Bengaluru’s Cubbon Park

Constructed in 1864 by Sir Mark Cubbon, the viceroy of India at the time, this park boasts a prime location with numerous well-known tourist attractions nearby. Meade’s Park was the original name of this park, which was renamed Sri Chamarajendra Park in 1927 in honour of Sri Krishnaraja Wodeyar, the King of Mysore. Nonetheless, Cubbon Park is the more common name for it. This park is visited by people who want to experience the peace of nature since it has more than 600 different species of flora, captivating sceneries, and large open areas.

Palace in Bangalore

This palace, which is situated in Palace Gardens, was constructed in 1887, at the height of the Wodeyar Dynasty. This castle, which was constructed in the Tudor style, captivates everyone with its beautiful design, which includes complex wooden carvings, lush green gardens, gothic windows, fortified towers, etc. There are certain similarities between the palaces in Bangalore and those in England. Currently, many programmes and events are organised here.

Bangalore Bull Temple

Bull Temple, one of Bangalore’s oldest and most well-known temples, honours Nandi, Lord Shiva’s steed. The beautiful figure of Nandi, which stands at 4.5 metres in height and almost 6 metres in width, is this temple’s main draw. A single granite boulder served as the statue’s material. KempeGowda I, the founder of Bangalore, erected this temple in the Dravidian architectural style. Also, it is reported that this statue has a little iron plate on Nandi’s head to prevent it from enlarging any further.

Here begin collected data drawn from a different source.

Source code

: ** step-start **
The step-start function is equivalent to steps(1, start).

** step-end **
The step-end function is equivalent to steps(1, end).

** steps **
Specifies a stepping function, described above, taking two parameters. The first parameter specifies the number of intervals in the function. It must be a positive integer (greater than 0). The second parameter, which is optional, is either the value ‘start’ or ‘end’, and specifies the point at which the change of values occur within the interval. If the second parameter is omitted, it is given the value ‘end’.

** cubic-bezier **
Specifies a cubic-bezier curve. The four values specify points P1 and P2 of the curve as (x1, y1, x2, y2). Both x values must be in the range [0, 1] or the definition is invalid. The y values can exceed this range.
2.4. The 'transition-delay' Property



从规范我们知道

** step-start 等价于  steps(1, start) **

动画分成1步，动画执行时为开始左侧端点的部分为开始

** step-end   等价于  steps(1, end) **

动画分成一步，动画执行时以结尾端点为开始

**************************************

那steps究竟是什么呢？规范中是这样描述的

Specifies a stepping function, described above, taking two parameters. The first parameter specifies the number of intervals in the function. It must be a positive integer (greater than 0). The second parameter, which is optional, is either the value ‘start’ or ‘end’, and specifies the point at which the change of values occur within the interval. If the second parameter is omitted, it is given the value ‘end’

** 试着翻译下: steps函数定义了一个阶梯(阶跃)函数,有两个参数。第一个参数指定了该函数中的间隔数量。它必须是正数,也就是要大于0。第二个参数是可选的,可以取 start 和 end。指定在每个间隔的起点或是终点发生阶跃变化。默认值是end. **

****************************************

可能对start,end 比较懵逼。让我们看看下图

Sacred Heart Basilica Bengaluru

St. Mary’s Basilica experienced numerous renovations when it was first constructed in 1818 as a tiny chapel. Its intriguing gothic sculptures were added later during repairs, and it was also given stained glass windows in 1882 and again in 9147. The Basilica monument was brought to this church in 1973. It is well-known for both its architecture and its spiritual significance.